◆ **GOAL OF THE EXERCISE**
Give the text of all the material below as a Markdown table with the columns "Row" and "Line", numbering each line and skipping blank ones. Leave the pictures out.

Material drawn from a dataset
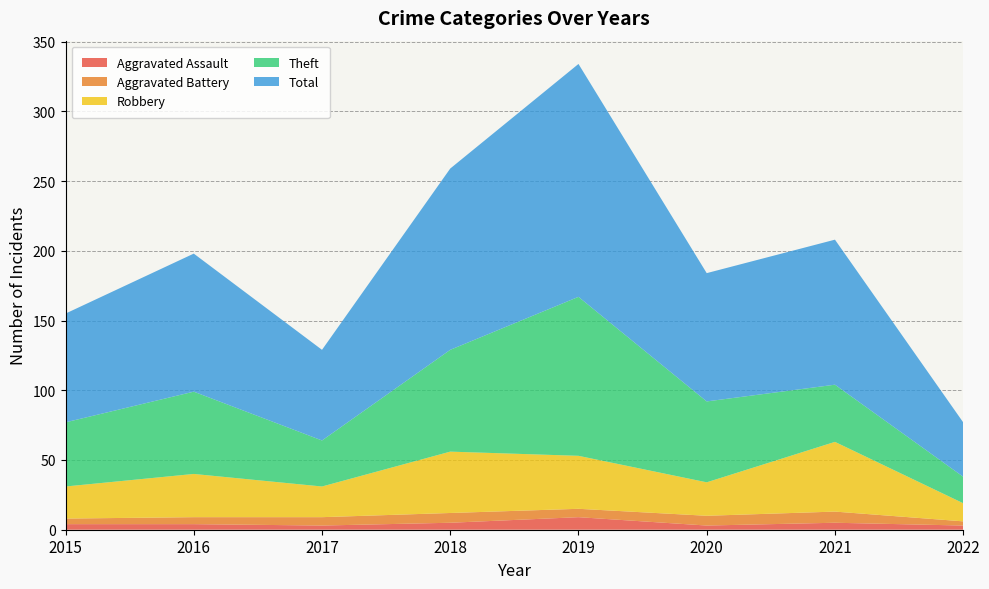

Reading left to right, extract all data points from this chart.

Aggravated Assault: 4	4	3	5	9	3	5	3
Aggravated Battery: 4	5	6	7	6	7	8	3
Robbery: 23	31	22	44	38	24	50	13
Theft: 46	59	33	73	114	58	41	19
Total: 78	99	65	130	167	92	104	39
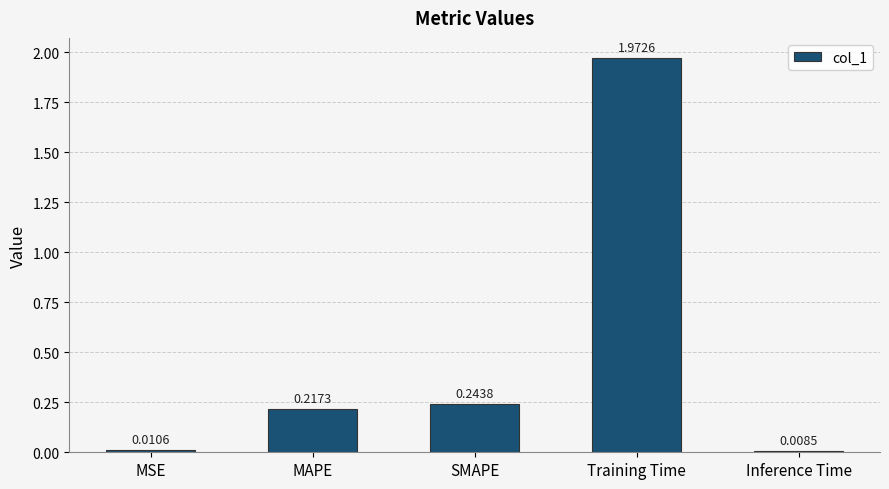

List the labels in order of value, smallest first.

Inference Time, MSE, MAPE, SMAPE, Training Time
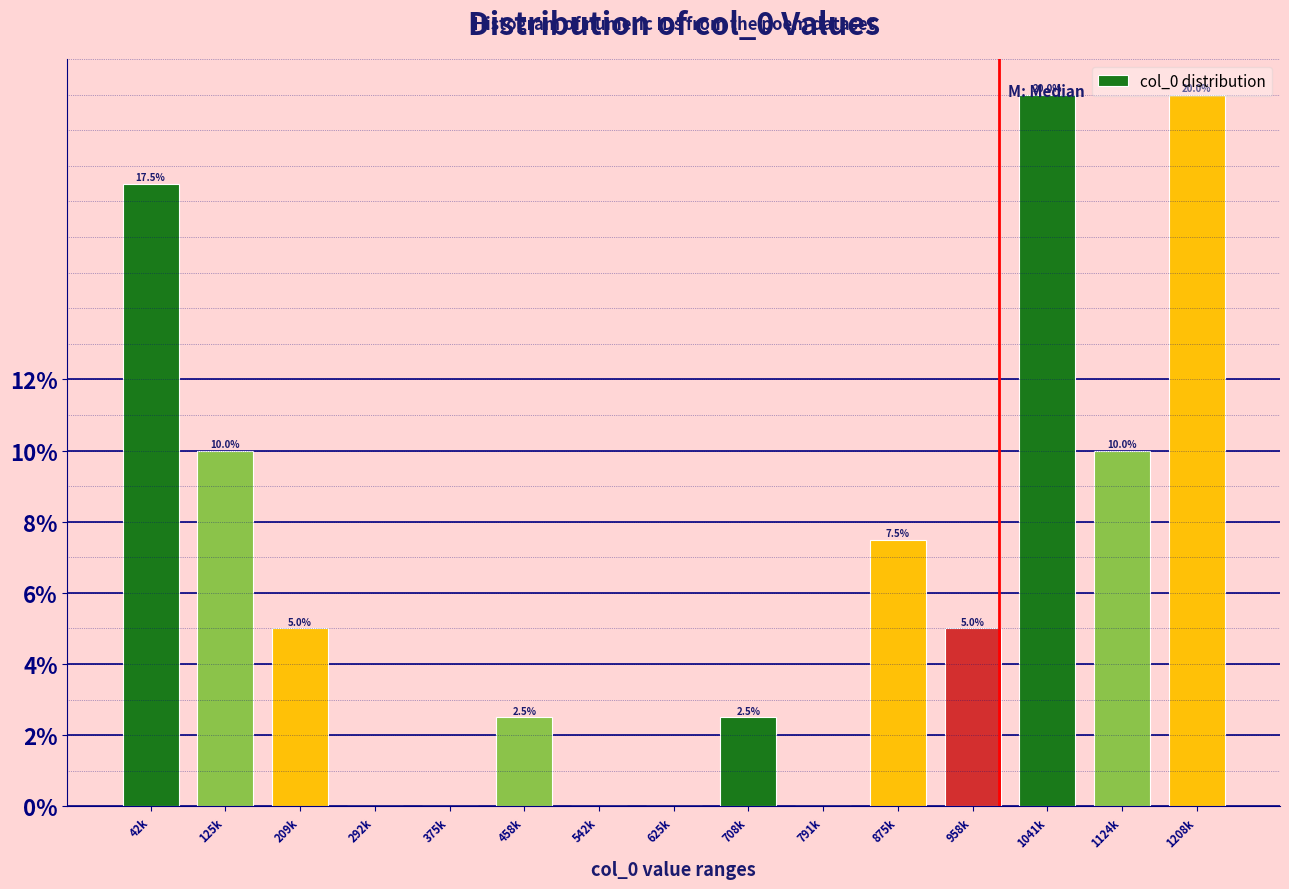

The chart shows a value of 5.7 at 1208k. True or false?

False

◆ **ANSWER SECTION**
| Row | Line |
|---|---|
| 1 | Reading left to right, extract all data points from this chart. |
| 2 | Aggravated Assault: 4	4	3	5	9	3	5	3 |
| 3 | Aggravated Battery: 4	5	6	7	6	7	8	3 |
| 4 | Robbery: 23	31	22	44	38	24	50	13 |
| 5 | Theft: 46	59	33	73	114	58	41	19 |
| 6 | Total: 78	99	65	130	167	92	104	39 |
| 7 | List the labels in order of value, smallest first. |
| 8 | Inference Time, MSE, MAPE, SMAPE, Training Time |
| 9 | The chart shows a value of 5.7 at 1208k. True or false? |
| 10 | False |